*Extract provided:*
◆ ◆ ◆ ◆

My child has permission to participate in off-site field trips.


My child has permission to participate in photographs or video taken for publicity purposes.





I will notify the staff of any changes in my child's registration information.


I consent to my child's participation in the Messiah summer program and assume the risks involved. I attest and verify that I have knowledge of the risks involved in program activities and I give my child authorization to participate in such activities.


I have reviewed the Code of Conduct and Behavior Management Policy with my child/ren.


In the event that I cannot be reached to make arrangements for emergency medical attention at the time of illness or accident, l hereby authorize the staff of Messiah Lutheran Church and School Summer Camp to take my child to the nearest facility for medical attention.


I understand that it is my responsibility that my child is signed in upon arrival to the program, and signed out before leaving each day.


I understand that I cannot leave my child at the program site unless a staff member is there to receive and supervise my child. There must be an exchange of responsibility from an authorized individual to a staff member.


I understand that state law mandates the Messiah Lutheran Church and School Summer Camp to report any suspected cases of child abuse or neglect to the appropriate authorities for investigation.


I understand that I am responsible for all of the information in the Parent Handbook. A copy of the Parent Handbook is available online at messaihlutheranschool.com or I can request a printed copy from Messiah Lutheran Church and School Summer Day Camp.


By electronic signature and of free will l do hereby agree to indemnify and hold harmless the Messiah Lutheran Church and School Summer Day Camp for any and all claims or demands, cost of expense arising out of any injury or damage sustained by me or any party I am responsible for.

◆ ◆ ◆ ◆

*Data extract:*
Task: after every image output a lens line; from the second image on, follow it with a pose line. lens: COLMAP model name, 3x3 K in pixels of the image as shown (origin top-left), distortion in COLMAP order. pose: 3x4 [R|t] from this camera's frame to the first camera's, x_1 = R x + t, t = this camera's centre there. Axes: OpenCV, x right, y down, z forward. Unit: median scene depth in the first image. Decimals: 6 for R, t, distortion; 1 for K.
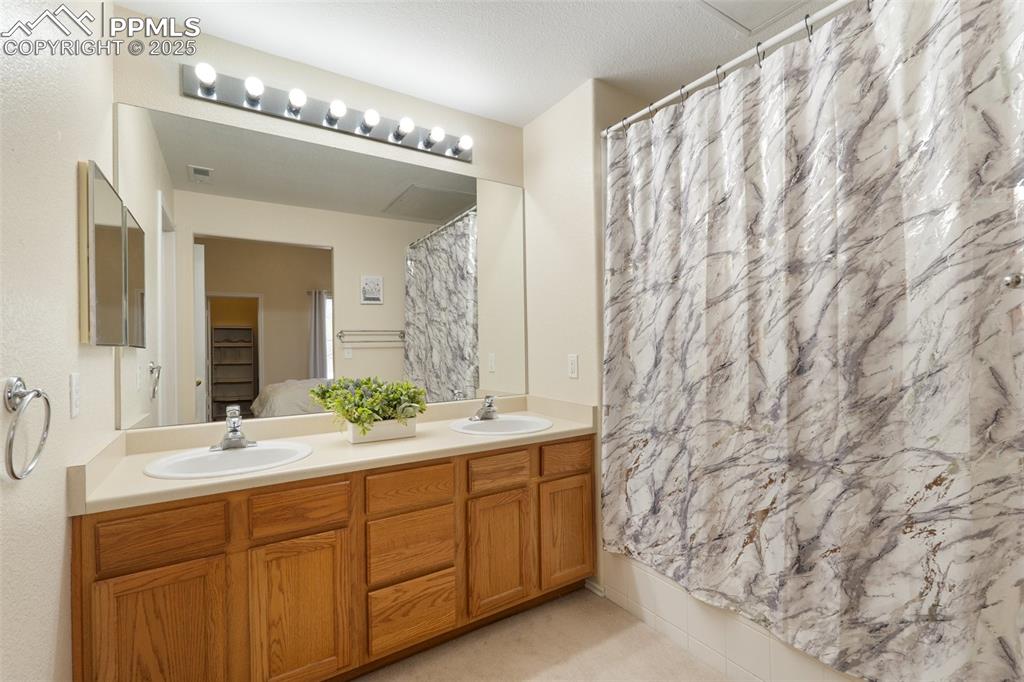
lens RADIAL K [[452.7, 0, 511.5], [0, 452.7, 339.5], [0, 0, 1]] dist [-0.003077, 0.000041]
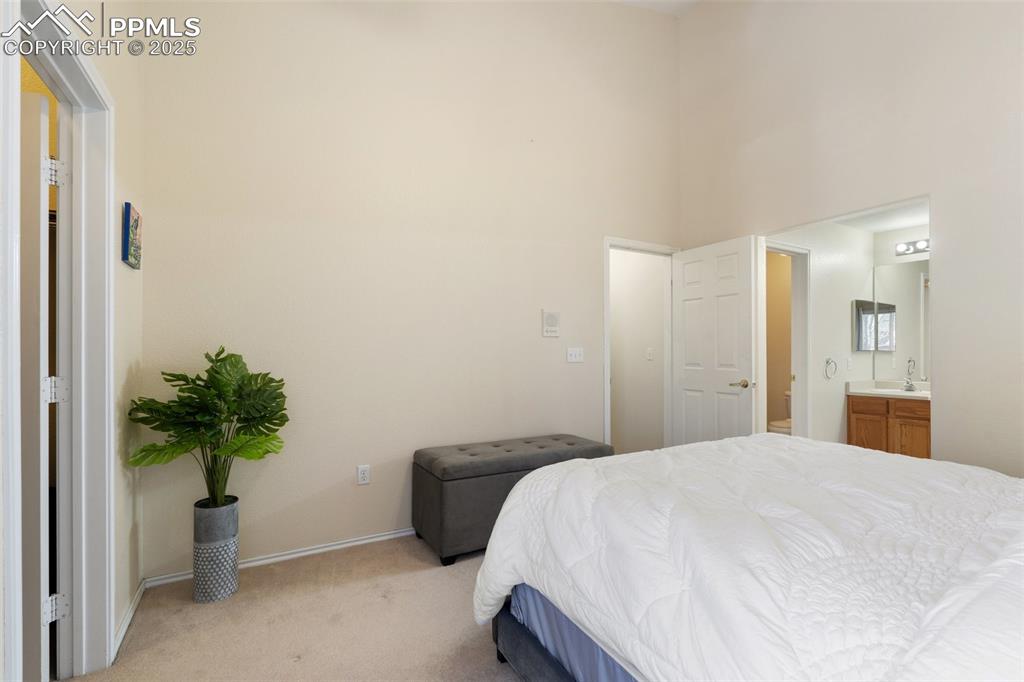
lens RADIAL K [[452.7, 0, 511.5], [0, 452.7, 339.5], [0, 0, 1]] dist [-0.003077, 0.000041]
pose [[-0.043971, 0.003581, -0.999026, 1.972077], [0.008207, 0.999961, 0.003223, -0.081104], [0.998999, -0.008057, -0.043998, -1.116909]]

◆ ◆ ◆ ◆

*Task brief:*
Answer these questions from the summer camp consent form:
(a) If a parent cannot be reached during an illness or accident, where may the staff take the child?
(b) What does state law require the camp to report to the appropriate authorities?
(c) Besides reading it online, how can a parent get the Parent Handbook?

*Written reply:*
(a) The nearest facility for medical attention.
(b) Any suspected cases of child abuse or neglect.
(c) By requesting a printed copy from Messiah Lutheran Church and School Summer Day Camp.